§ **Text section**
· · · · ·

In the previous article, we explored how base64 encoding works and successfully implemented it in Rust. Now, let’s delve into the process of decoding a base64-encoded string. It is important to note that the implementations discussed here are primarily for educational purposes, and for production environments, it is recommended to employ well-established libraries.

Theory

Here are the steps to decode a base64-encoded string:

  • Split the string into groups of 4 characters.
  • Find the index of each character in the base64 character map.
  • Convert each index into binary.
  • Combine all the binaries in a group into one binary, resulting in 24 bits.
  • Split the binary into groups of 8 bits, which correspond to characters in the ASCII table.

These steps will enable us to successfully decode the base64-encoded string.

Let’s apply these steps to decode the string UnVzdA== which we encoded in the previous article.

  1. Split the string into groups of 4 bytes and find index of eaach character in the base64 table:

step one

  1. Compine the binary and then split them into three groups of 8 bits

step one

  1. Convert every 8 bits into a corresponding character from the ASCII table

step one

We do the same steps for the rest of the string. Note that in our example there are two padding characters, which we ignore them.

· · · · ·

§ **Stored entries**
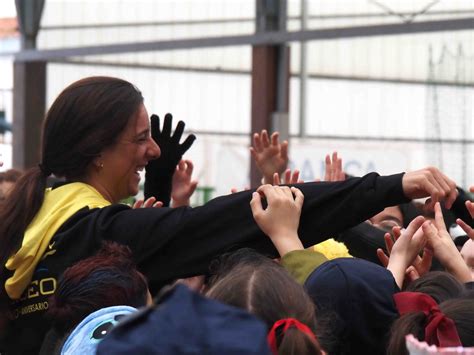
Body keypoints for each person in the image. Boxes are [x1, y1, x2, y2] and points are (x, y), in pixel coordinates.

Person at [0, 76, 458, 353]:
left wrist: (157, 186)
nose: (154, 149)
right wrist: (391, 186)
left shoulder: (25, 227)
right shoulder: (99, 230)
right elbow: (232, 220)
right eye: (140, 139)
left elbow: (157, 250)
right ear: (96, 152)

· · · · ·

From the text on base64 decoding, copy the passage that opens with the words containing "Here are the" and closes with "base64 character map.".

§ **Exercise result**
Here are the steps to decode a base64-encoded string:

  • Split the string into groups of 4 characters.
  • Find the index of each character in the base64 character map.